Although often seen as a day to kick off the Christmas shopping season, Thanksgiving is perhaps the most deeply American holiday and its tradition is connected to the idea of “American exceptionalism.”
Ronald Reagan’s presidential farewell speech included a line about America as a “shining city,” channeling Puritan John Winthrop’s 1630 sermon about America as a “city upon a hill,” as well as the Bible. Both Reagan and Winthrop used the statement of America as a shining city as a statement of faith in America as a land of liberty and future prosperity.
The earliest settlers that would comprise the English colonies experienced almost unimaginable suffering on their voyage to the New World and great toil once they arrived.
One eighteenth-century traveler described his voyage as, “terrible misery, stench, fumes, horror, vomiting, many kinds of sea sickness, fever, dysentery, headache, heat, constipation, boils, scurvy, cancer, mouth-rot, and the like.”
However, there was a good reason that so many were willing to risk their lives in a dangerous ocean crossing. Captain John Smith, who had recently explored New England, said, “Of all the four parts of the world I have yet seen not uninhabited, I would rather live here than anywhere.”
The payoff of a new life in the New World, separate from the suffering and tyranny of the old, compelled many to risk everything to start over.

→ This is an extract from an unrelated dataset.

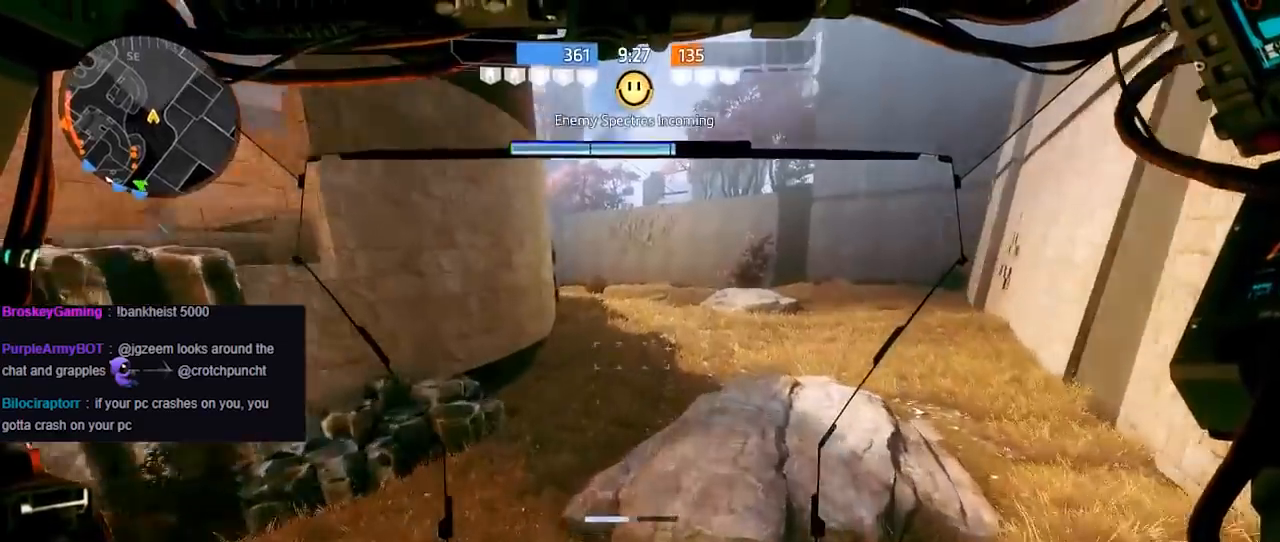
{"buttons": ["R3"], "left_stick": "up", "right_stick": "center", "events": [[250, "A", "down"], [367, "A", "up"], [450, "R3", "down"]]}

The passengers aboard the Mayflower, who are given credit for starting the tradition of Thanksgiving in America, faced misery and danger almost alien to modern Americans. After landing on the shores of the New World in 1620, the Pilgrims faced mass starvation and nearly half of the 102 that began the journey died before spring.
However, as difficult as life began in their new home, not a single Pilgrim settler chose to go back to England with the Mayflower crew. They were committed to their new home and wrote the “Mayflower Compact” that would set up rules for the new society and carve out the liberties due to every new citizen. The Pilgrims, like many immigrants to America after them, saw the potential for freedom and abundance in the New World, and whatever its flaws they knew that it was a land of almost unlimited opportunity. So when their unrelenting toil and suffering ceased, the profoundly religious Pilgrims set aside a day of thanksgiving to mark a triumph over the profound challenges they faced, to give thanks to God that they had survived and prospered, and to celebrate a brighter future.
Ever after, Americans have returned to the tradition of Thanksgiving, and its significance continued to grow following the founding of the United States, a nation formed on universal ideas of liberty as demonstrated in our founding documents: the Declaration of Independence and the Constitution.
Shortly after the creation of the United States government as outlined by the Constitution, President George Washington issued a proclamation in 1789, as requested by Congress, for a national day of “public thanksgiving and prayer” to acknowledge the “signal favors of Almighty God” that allowed American people to create a new government to provide for their “safety and happiness.”
Washington and other Americans of that time were keenly aware of the struggle required to create a land of liberty and to build a foundation for future prosperity. Future generations of Americans would understand this as well, and Thanksgiving’s long-standing tradition of acknowledging the trials and tribulations of the past while looking forward to a brighter future continued.
On the 200th anniversary of the Mayflower’s at Plymouth Rock, the great Massachusetts statesman and orator, Daniel Webster, made one of his finest speeches celebrating and giving thanks for the small band of hopeful Pilgrims that paved the way for a new nation, based on truly exceptional principles.
Webster opened his speech with a statement that should resonate for all Americans no matter what the era:
We have come to this Rock, to record here our homage for our Pilgrim Fathers; our sympathy in their sufferings; our gratitude for their labors; our admiration of their virtues; our veneration for their piety; and our attachment to those principles of civil and religious liberty, which they encountered the dangers of the ocean, the storms of heaven, the violence of savages, disease, exile, and famine, to enjoy and to establish. And we would leave here, also, for the generations which are rising up rapidly to fill our places, some proof that we have endeavored to transmit the great inheritance unimpaired; that in our estimate of public principles and private virtue, in our veneration of religion and piety, in our devotion to civil and religious liberty, in our regard for whatever advances human knowledge or improves human happiness, we are not altogether unworthy of our origin.
In the midst of the American Civil War, the bloodiest conflict in American history and the trial in which our nation came closest to collapsing, President Abraham Lincoln set the modern Thanksgiving tradition so that the country would never forget where its blessings had come from:
I do therefore invite my fellow-citizens in every part of the United States, and also those who are in foreign lands, to set apart and observe the last Thursday of November next as a day of thanksgiving and praise to our beneficent Father who dwelleth in the heavens.
Americans today are privileged to live in a country based on timeless principles and aided by the sturdiest men and women who often made great sacrifices to ensure the blessings of liberty for both themselves and future generations. Americans have much to be thankful for, and as busy as life may be, as occupied with the multitude of distractions that come with unparalleled prosperity, Thanksgiving should provide at least a brief moment to acknowledge the true blessing of living in an exceptional country.